A defendant moving for summary judgment in a premises liability case must make a prima facie showing "that it maintained the premises in a reasonably safe condition and that it did not create a dangerous or defective condition on the property or have either actual or constructive notice of a dangerous condition for a sufficient length of time to remedy it" (Rendon v Broadway Plaza Assoc. L.P., 109 AD3d 975, 2013 NY Slip Op 05994, *2 [2013]; see also Van Dina v Olsen, 106 AD3d 903, 903 [2013]; Wienges v Newburgh Mall, LLC, 94 AD3d 1110, 1110 [2012]). To impute constructive notice to a defendant, "a defect must be visible and apparent and it must exist for a sufficient length of time prior to the accident to permit defendant's employees to discover and remedy it" (Gordon v American Museum of Natural History, 67 NY2d 836, 837 [1986]; see also Guzman v Jewish Bd. of Family & Children's Servs., Inc., 103 AD3d 776, 777 [2013]; [*5]Minor v 1265 Morrison, LLC, 96 AD3d 1024, 1025 [2012]).

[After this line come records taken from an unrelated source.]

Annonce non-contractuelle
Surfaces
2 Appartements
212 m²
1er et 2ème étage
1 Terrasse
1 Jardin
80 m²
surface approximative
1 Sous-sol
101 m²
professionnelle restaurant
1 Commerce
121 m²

A mere general awareness that some dangerous condition may exist does not constitute the notice requisite for premises liability (see Piacquadio v Recine Realty Corp., 84 NY2d 967, 969 [1994]; Gordon, 67 NY2d at 838), but a defendant's actual notice of a recurring dangerous condition left unaddressed presents a factual question that bars granting summary judgment (see Amendola v City of New York, 89 AD3d 775, 776 [2011] ["the defendant's submissions failed to eliminate all triable issues of fact as to whether it had actual notice of a reoccurring hazardous condition which routinely went unaddressed"]; Gloria v MGM Emerald Enters., 298 AD2d 355, 356 [2002] ["(t)he case at bar does not present a situation where a known defect on the premises is routinely left unattended and causes a recurring hazard"]; see also Chianese v Meier, 98 NY2d 270, 278 [2002] [imputing constructive notice as defendants "had actual notice of a particular recurring safety issue that was reasonably within their power to correct"]).

Here, the NYCHA defendants' submissions do not suffice to make a prima facie showing warranting summary judgment. They fail to demonstrate, as a matter of law, that they cleaned and inspected the stairwells with sufficient frequency to maintain the premises in a reasonably safe condition (see Lopez v New York City Hous. Auth., 255 AD2d 160, 160 [1998]), particularly given their awareness of the ongoing problem of human waste in the Building's public areas. The NYCHA defendants also fail to make a conclusive showing that notice should not be imputed to them on grounds either that the liquid on the stairs was present for a duration sufficient to create constructive notice or that they had actual notice of a recurring problem of urine in stairwells and responded inadequately. Accordingly, it is

ORDERED that the NYCHA defendants' motion is denied in its entirety.

This constitutes the decision and order of the court.

E N T E R,

J. S. C. Footnotes

Footnote 1: Plaintiff asserted, in a verified bill or particulars, that the accident caused him, among other injuries, fractured knees, a fractured right elbow and wrist, head injuries and spinal strain.